Nonfinancial risks are more difficult to manage than financial risks because they don’t typically involve financial decisions. In banking, these risks include operational, reputational, and strategic risks. These risks have a wider range of root causes, events, and impacts, making it harder to find a direct link between them. Additionally, there is often less risk data available for these risks, which makes them more qualitative in nature.

This is especially true for the operational and reputational risks. While industrial corporates have begun to develop frameworks for managing these risks, banks have had a more difficult time. As a result, there is still a need for a unified methodology that can help banks better identify and manage these risks. The current amendment to MaRisk in BTR 4 requires that these risks be integrated into a risk management framework, and this is an important step forward. However, it’s important to remember that risk models cannot address all risks. They must be balanced to achieve the best results.

Liquidity risk

Liquidity risk is the danger that an asset will not be easily sold for cash in a short period of time without impacting its market price. This can cause an entity to have a negative financial outcome, such as losing money or income. Financial institutions often undergo stress tests to assess their liquidity. This is a risk that should be considered along with credit risk and operational risks.
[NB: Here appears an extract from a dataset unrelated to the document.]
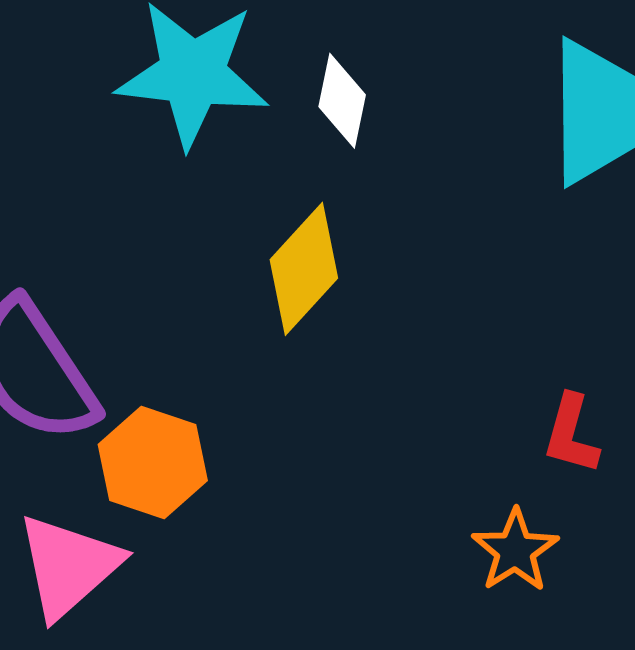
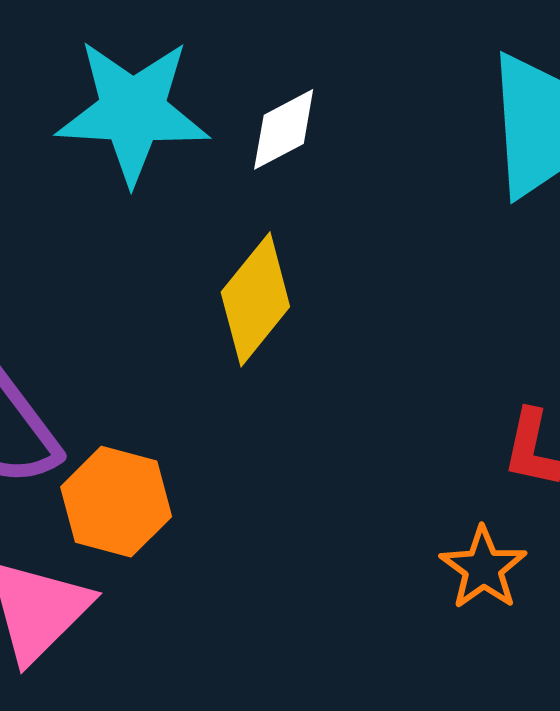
white diamond: (342, 101) -> (284, 129), turned 54

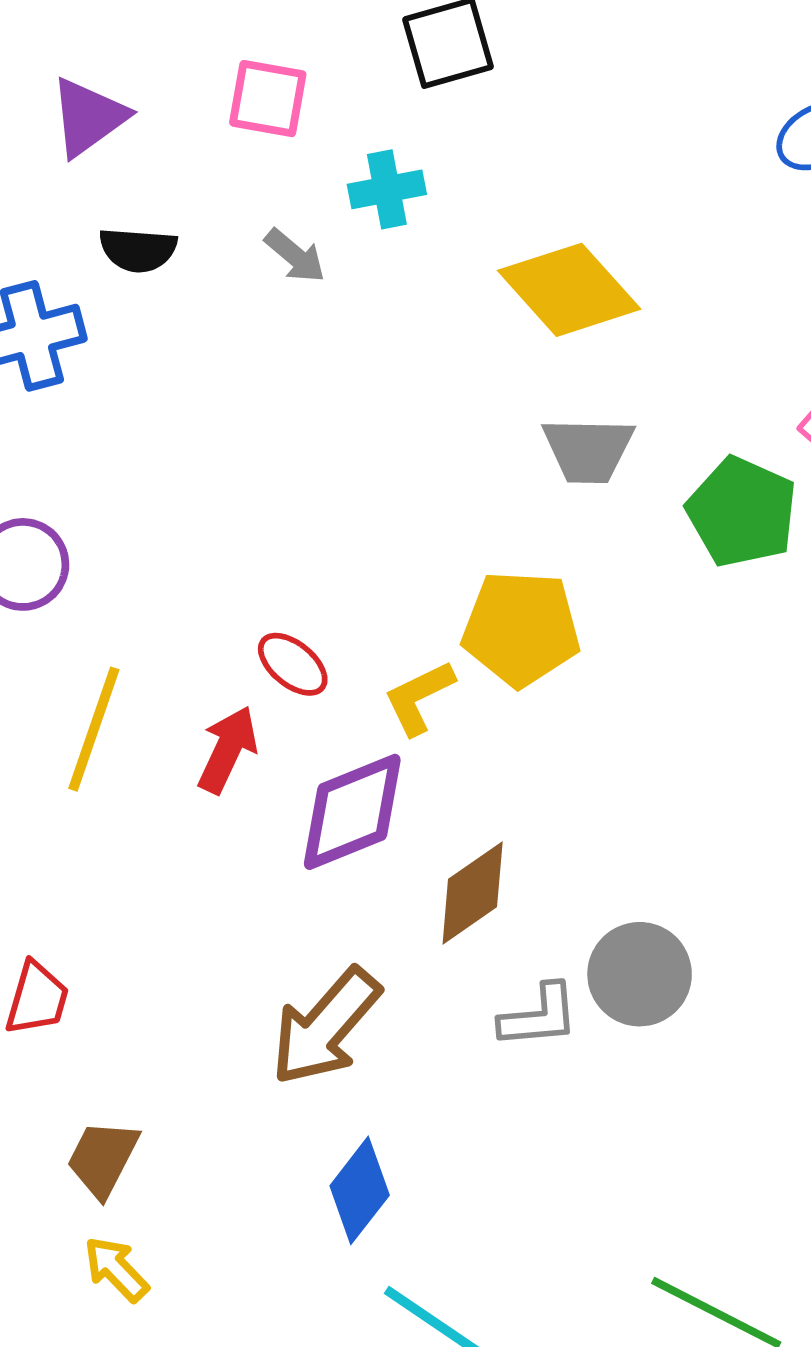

This is a risk that a firm may not be able to meet its financial obligations, such as loan payments or supplier payments, due to a lack of cash on hand. To mitigate this risk, a business can set up lines of credit or an emergency fund. Another way to mitigate this risk is by purchasing insurance or creating contracts that limit liability.

A common measure of liquidity risk is the liquidity gap, which measures the difference between a financial institution’s liquid assets and its volatile liabilities. However, this metric can be misleading, as it only considers changes in funding costs and assumes that all maturities are affected equally.

Another type of liquidity risk is market liquidity risk, which occurs when a company cannot sell an illiquid asset at short notice. This can lead to a loss of income, especially if the asset is highly valued. A recent example of this was the failure of Toys “R” Us, which was bought in 2005 by private equity firms KKR and Bain Capital.